There was a small group of eleven of us on the study day, plus an egyptologist leading the group. The museum opened specially for us in the morning, so we had exclusive access to it. We spent much of the morning sitting as a group around a table in the middle of the museum, wearing surgical gloves, and handling a selection of objects from the collection. Most of them were from the New Kingdom, specifically from the reign of Akhenaton in the 18th Dynasty, so dated from around 1340BC. It was a real privilege to be able to handle such ancient and precious objects. One was a blue-green faience ring with the cartouche of Queen Nefertiti, which actually fitted me! Amazing……

We had a rather good lunch included at a Turkish restaurant near the British Museum, where we were presented with plate after plate of mezze. I wasn’t sure what half of the things were that I was eating, but they were all very tasty!

After lunch, we returned to the Petrie Museum, which was now open to the public for the afternoon – though there really weren’t that many people there. Our Egyptologist then gave us a guided tour of some of the highlights of the collection. Since the museum is only two rooms in size, you might have thought that would be very quick, but you’d be wrong! She really had the knack of talking about any of the objects and making it fascinating. It was very helpful having her explain things since the museum is very much a “teaching collection” rather than designed to be accessible to the layman. Unlike, for example, the Ashmolean in Oxford, which is curated and interpreted to within an inch of its life, the Petrie is just a collection of glass cabinets, all stuffed full of objects, with yet more stuff in drawers below the cabinets, and with hardly any descriptive labels or interpretation. So it really helped to have an expert describe what we were looking at and why it was important. In fact, several members of the public also joined our group to listen to her lecturing us, some more blatantly than others!

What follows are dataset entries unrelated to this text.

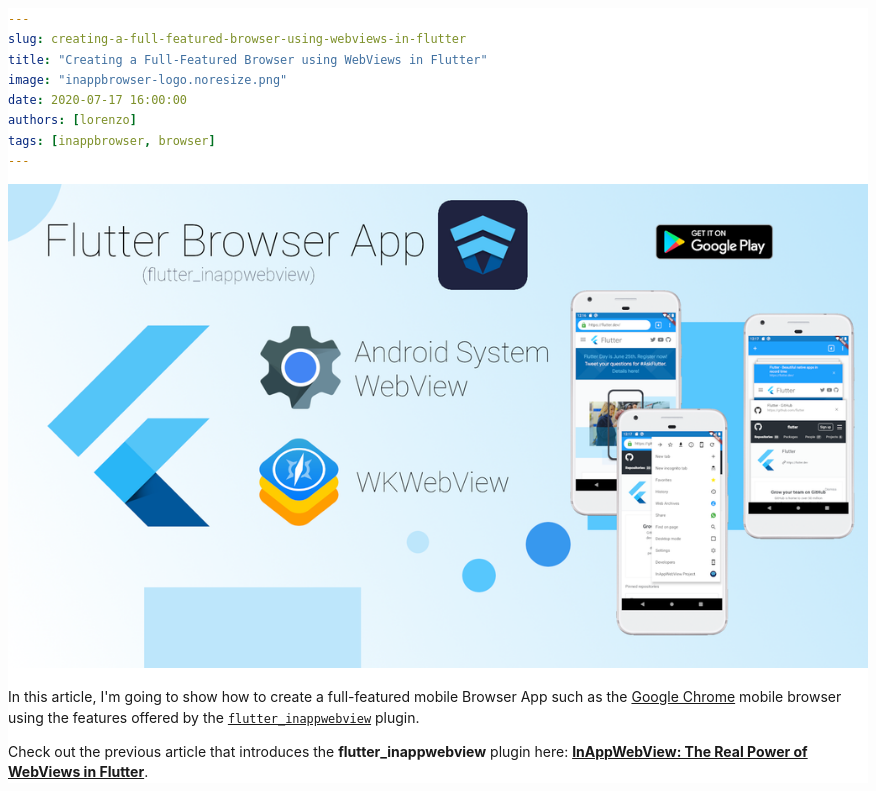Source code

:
 ```yaml
---
slug: creating-a-full-featured-browser-using-webviews-in-flutter
title: "Creating a Full-Featured Browser using WebViews in Flutter"
image: "inappbrowser-logo.noresize.png"
date: 2020-07-17 16:00:00
authors: [lorenzo]
tags: [inappbrowser, browser]
---
```


<head>
  <link rel="canonical" href="https://medium.com/flutter-community/inappwebview-the-real-power-of-webviews-in-flutter-c6d52374209d" />
</head>

![Full-Featured Browser article logo](inappbrowser-logo.noresize.png)

In this article, I'm going to show how to create a full-featured mobile Browser App such as the [Google Chrome](https://play.google.com/store/apps/details?id=com.android.chrome&hl=en) mobile browser using the features offered by the [`flutter_inappwebview`](https://github.com/pichillilorenzo/flutter_inappwebview) plugin.



Check out the previous article that introduces the **flutter_inappwebview** plugin here: **[InAppWebView: The Real Power of WebViews in Flutter](https://medium.com/flutter-community/inappwebview-the-real-power-of-webviews-in-flutter-c6d52374209d)**.
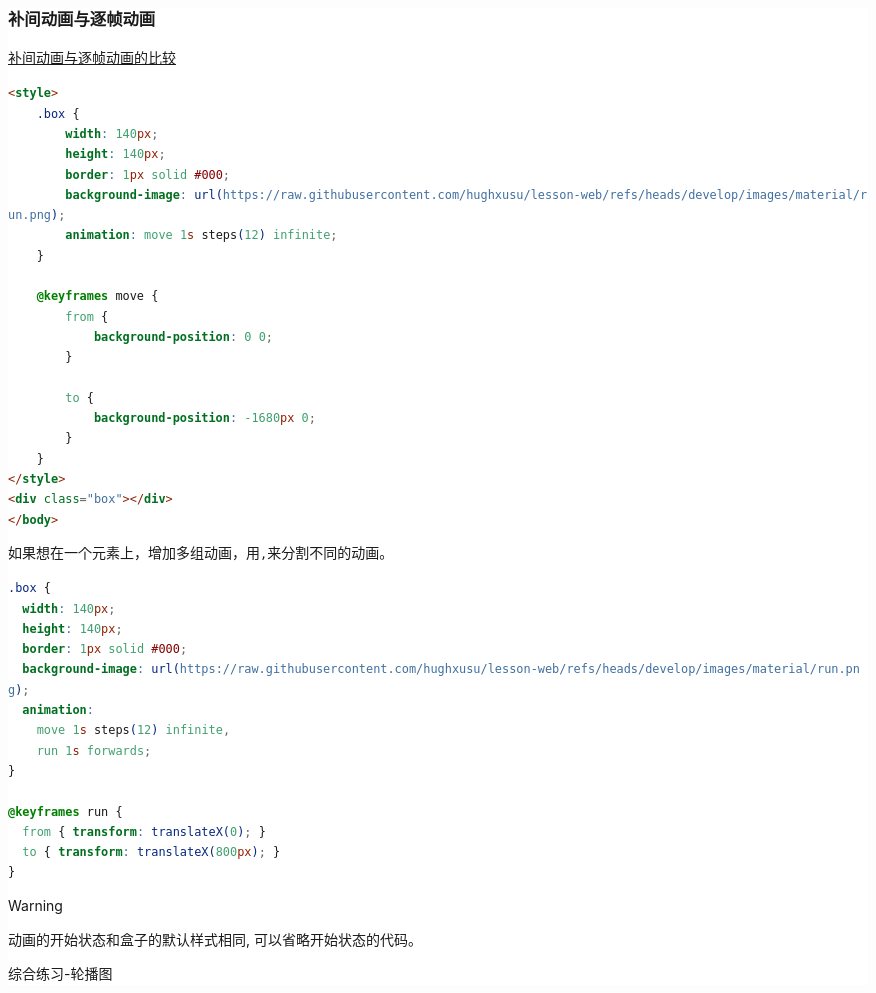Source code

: ### 补间动画与逐帧动画

[补间动画与逐帧动画的比较](https://codepen.io/hughxusu/pen/zYgGdQy?editors=1100)

```html
<style>
    .box {
        width: 140px;
        height: 140px;
        border: 1px solid #000;
        background-image: url(https://raw.githubusercontent.com/hughxusu/lesson-web/refs/heads/develop/images/material/run.png);
        animation: move 1s steps(12) infinite;
    }

    @keyframes move {
        from {
            background-position: 0 0;
        }

        to {
            background-position: -1680px 0;
        }
    }
</style>
<div class="box"></div>
</body>
```

如果想在一个元素上，增加多组动画，用`,`来分割不同的动画。

```css
.box {
  width: 140px;
  height: 140px;
  border: 1px solid #000;
  background-image: url(https://raw.githubusercontent.com/hughxusu/lesson-web/refs/heads/develop/images/material/run.png);
  animation:
    move 1s steps(12) infinite,
    run 1s forwards;
}

@keyframes run {
  from { transform: translateX(0); }
  to { transform: translateX(800px); }
}
```

> [!warning]
>
> 动画的开始状态和盒子的默认样式相同, 可以省略开始状态的代码。

综合练习-轮播图
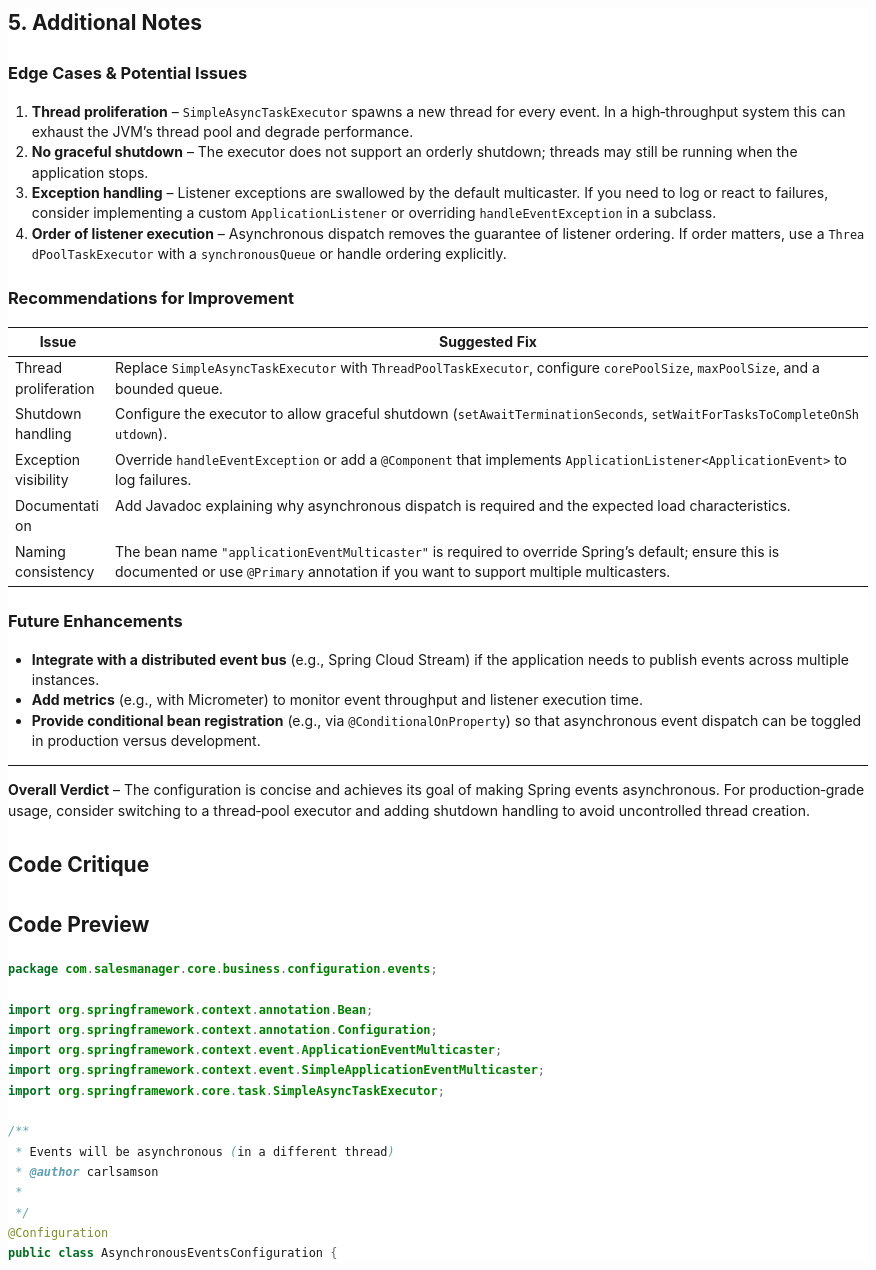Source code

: ## 5. Additional Notes  

### Edge Cases & Potential Issues  

1. **Thread proliferation** – `SimpleAsyncTaskExecutor` spawns a new thread for every event. In a high‑throughput system this can exhaust the JVM’s thread pool and degrade performance.  
2. **No graceful shutdown** – The executor does not support an orderly shutdown; threads may still be running when the application stops.  
3. **Exception handling** – Listener exceptions are swallowed by the default multicaster. If you need to log or react to failures, consider implementing a custom `ApplicationListener` or overriding `handleEventException` in a subclass.  
4. **Order of listener execution** – Asynchronous dispatch removes the guarantee of listener ordering. If order matters, use a `ThreadPoolTaskExecutor` with a `synchronousQueue` or handle ordering explicitly.  

### Recommendations for Improvement  

| Issue | Suggested Fix |
|-------|---------------|
| Thread proliferation | Replace `SimpleAsyncTaskExecutor` with `ThreadPoolTaskExecutor`, configure `corePoolSize`, `maxPoolSize`, and a bounded queue. |
| Shutdown handling | Configure the executor to allow graceful shutdown (`setAwaitTerminationSeconds`, `setWaitForTasksToCompleteOnShutdown`). |
| Exception visibility | Override `handleEventException` or add a `@Component` that implements `ApplicationListener<ApplicationEvent>` to log failures. |
| Documentation | Add Javadoc explaining why asynchronous dispatch is required and the expected load characteristics. |
| Naming consistency | The bean name `"applicationEventMulticaster"` is required to override Spring’s default; ensure this is documented or use `@Primary` annotation if you want to support multiple multicasters. |

### Future Enhancements  

* **Integrate with a distributed event bus** (e.g., Spring Cloud Stream) if the application needs to publish events across multiple instances.  
* **Add metrics** (e.g., with Micrometer) to monitor event throughput and listener execution time.  
* **Provide conditional bean registration** (e.g., via `@ConditionalOnProperty`) so that asynchronous event dispatch can be toggled in production versus development.

---

**Overall Verdict** – The configuration is concise and achieves its goal of making Spring events asynchronous. For production‑grade usage, consider switching to a thread‑pool executor and adding shutdown handling to avoid uncontrolled thread creation.

## Code Critique



## Code Preview

```java
package com.salesmanager.core.business.configuration.events;

import org.springframework.context.annotation.Bean;
import org.springframework.context.annotation.Configuration;
import org.springframework.context.event.ApplicationEventMulticaster;
import org.springframework.context.event.SimpleApplicationEventMulticaster;
import org.springframework.core.task.SimpleAsyncTaskExecutor;

/**
 * Events will be asynchronous (in a different thread)
 * @author carlsamson
 *
 */
@Configuration
public class AsynchronousEventsConfiguration {
```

Some objects that stuck in my mind include a 5000 year old linen shirt, found in a grave, still with perspiration stains visible under the armpits. And there was a beaded net dress probably worn by a dancing girl aged about 12 years old judging from the size. It is one of only two such dresses to survive. One item though was really quite close to home. It was a terracotta box, about 60cm x 15cm x15cm, with holes pierced along it and a trap-door arrangement at one end. It had originally been identified as a chicken-coop, until a member of the public, who happened to work as a pest controller, said that it was clearly a rat-trap. And indeed, apart from being made of terracotta rather than metal wire, it was absolutely identical to the squirrel trap that Tim my pest controller deployed outside my kitchen door before Christmas! Fascinating that people have been having the same problems with rodents for 4000 years, and solving them in essentially the same way!

{ 2 } Comments

  1. Ruth Golding | 31 January 2013 at 1:48 am | Permalink

    You do some very interesting things! You may be interested to know that some of Edwards’ and Petrie’s books are available online:

    A Thousand Miles up the Nile by Amelia Edwards
    http://digital.library.upenn.edu/women/edwards/nile/nile.html
    (This one also has the original illustrations.)

    The Religion of Ancient Egypt by W. M. Flinders Petrie
    http://www.gutenberg.org/ebooks/29010

  2. Gillian | 31 January 2013 at 5:34 pm | Permalink

    Thanks Ruth. The Edwards book was on the reading-list supplied in advance of the study day, but I didn’t have the time or energy to do the background reading. I’ll definitely follow that link though, and read it up in slower time, as she sounds a most interesting woman.